BPA exposure during pregnancy linked to mothers' future diabetes risk
Exposure to the endocrine-disrupting chemical bisphenol A during pregnancy may raise a mother's susceptibility to weight gain and diabetes later in life, according to a new animal study published in the Endocrine Society's journal Endocrinology.
A chemical used to manufacture plastics and epoxy resins, bisphenol A (BPA) is found in a variety of consumer products, including plastic bottles, food cans and cash register receipts. The U.S. Centers for Disease Control and Prevention have estimated that more than 96 percent of Americans have BPA in their bodies.
BPA is a known endocrine disruptor - a chemical that mimics, blocks or interferes with the body's hormones. As of last year, nearly 100 epidemiological studies had been published that found an association between BPA and human health effects, including reproductive and metabolic disorders, according to the introductory guide to endocrine-disrupting chemicals published by the Endocrine Society and IPEN.
"Our results suggest that pregnancy represents a new window of susceptibility for mothers exposed to BPA," said one of the study's authors, Angel Nadal, PhD, of Miguel Hernández University in Elche, Spain. "Low-dose BPA exposure during this period can raise the risks of developing diabetes later in life."
To examine the long-term effects of BPA exposure during pregnancy, the researchers studied pregnant mice. The mice were divided into three groups - one exposed to a 10 μg/kg daily dose of BPA during days 9-16 of gestation, one exposed to a higher dose of 100 μg/kg daily during the same period, and a control group that was not exposed to BPA. After the mice gave birth, the researchers conducted regular glucose tolerance tests to measure their ability to metabolize sugar.
At four months postpartum, the mice that were exposed to BPA began to show signs of impaired glucose tolerance.
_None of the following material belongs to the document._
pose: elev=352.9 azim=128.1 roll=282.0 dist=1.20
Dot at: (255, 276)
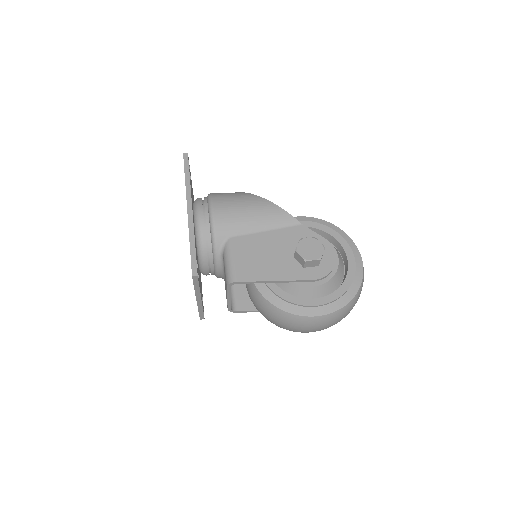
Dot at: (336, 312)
The mice had higher glucose levels than the control group for 30 minutes after exposure to glucose. When the mice were tested again six months after delivery, the high glucose levels in the group exposed to BPA persisted for two hours after exposure.
Seven months after delivery, the researchers examined the animals' pancreatic beta cells - the cells responsible for manufacturing insulin - under a microscope to determine how BPA affected the cells. The analysis found the mice that were exposed to BPA had a significant decrease in beta cell mass and lower levels of insulin secretion than the control animals.
The mice exposed to BPA also tended to have higher body weights than the control animals. Researchers found mice in the experimental groups tended to be about 3 percent heavier than controls.
BPA mimics the actions of the hormone estradiol - a natural hormone that can regulate beta cell function and provoke insulin resistance. The researchers theorize BPA exposure during pregnancy may result in the overworking of pancreatic beta cells and lead to an increased susceptibility to the development of diabetes and other metabolic disorders.
"A number of studies have found that BPA can harm glucose metabolism in offspring exposed in utero, but this is among the first studies to focus on how the endocrine disruptor affects mothers," said one of the study's authors, Paloma Alonso-Magdalena, PhD. "Our data suggest exposure can have long-term effects for the mother, including a predisposition to being overweight, or developing metabolic syndrome or diabetes."